▸ **Exercise description**:
Restate word for word the lines of the records below, starting at the line that contains "1. [Deployment Options](#deployment-options)" and ending at the line that contains "- Railway account (https://railway.app)", with both of those lines included and nothing else.

▸ **Entries supplied**:
☆ ☆ ☆ ☆
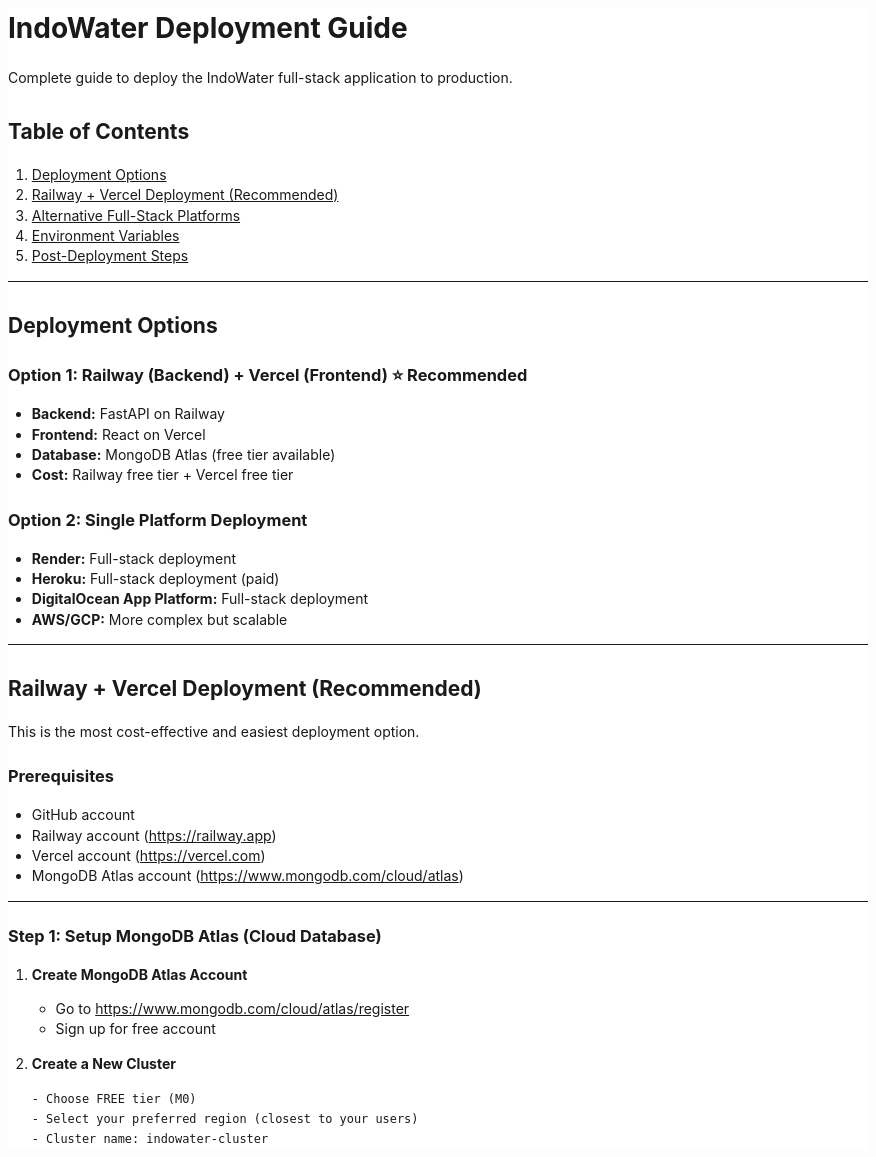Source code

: # IndoWater Deployment Guide

Complete guide to deploy the IndoWater full-stack application to production.

## Table of Contents
1. [Deployment Options](#deployment-options)
2. [Railway + Vercel Deployment (Recommended)](#railway--vercel-deployment-recommended)
3. [Alternative Full-Stack Platforms](#alternative-full-stack-platforms)
4. [Environment Variables](#environment-variables)
5. [Post-Deployment Steps](#post-deployment-steps)

---

## Deployment Options

### Option 1: Railway (Backend) + Vercel (Frontend) ⭐ Recommended
- **Backend:** FastAPI on Railway
- **Frontend:** React on Vercel
- **Database:** MongoDB Atlas (free tier available)
- **Cost:** Railway free tier + Vercel free tier

### Option 2: Single Platform Deployment
- **Render:** Full-stack deployment
- **Heroku:** Full-stack deployment (paid)
- **DigitalOcean App Platform:** Full-stack deployment
- **AWS/GCP:** More complex but scalable

---

## Railway + Vercel Deployment (Recommended)

This is the most cost-effective and easiest deployment option.

### Prerequisites
- GitHub account
- Railway account (https://railway.app)
- Vercel account (https://vercel.com)
- MongoDB Atlas account (https://www.mongodb.com/cloud/atlas)

---

### Step 1: Setup MongoDB Atlas (Cloud Database)

1. **Create MongoDB Atlas Account**
   - Go to https://www.mongodb.com/cloud/atlas/register
   - Sign up for free account

2. **Create a New Cluster**
   ```
   - Choose FREE tier (M0)
   - Select your preferred region (closest to your users)
   - Cluster name: indowater-cluster
   ```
☆ ☆ ☆ ☆
▸ **Reply**:
1. [Deployment Options](#deployment-options)
2. [Railway + Vercel Deployment (Recommended)](#railway--vercel-deployment-recommended)
3. [Alternative Full-Stack Platforms](#alternative-full-stack-platforms)
4. [Environment Variables](#environment-variables)
5. [Post-Deployment Steps](#post-deployment-steps)

---

## Deployment Options

### Option 1: Railway (Backend) + Vercel (Frontend) ⭐ Recommended
- **Backend:** FastAPI on Railway
- **Frontend:** React on Vercel
- **Database:** MongoDB Atlas (free tier available)
- **Cost:** Railway free tier + Vercel free tier

### Option 2: Single Platform Deployment
- **Render:** Full-stack deployment
- **Heroku:** Full-stack deployment (paid)
- **DigitalOcean App Platform:** Full-stack deployment
- **AWS/GCP:** More complex but scalable

---

## Railway + Vercel Deployment (Recommended)

This is the most cost-effective and easiest deployment option.

### Prerequisites
- GitHub account
- Railway account (https://railway.app)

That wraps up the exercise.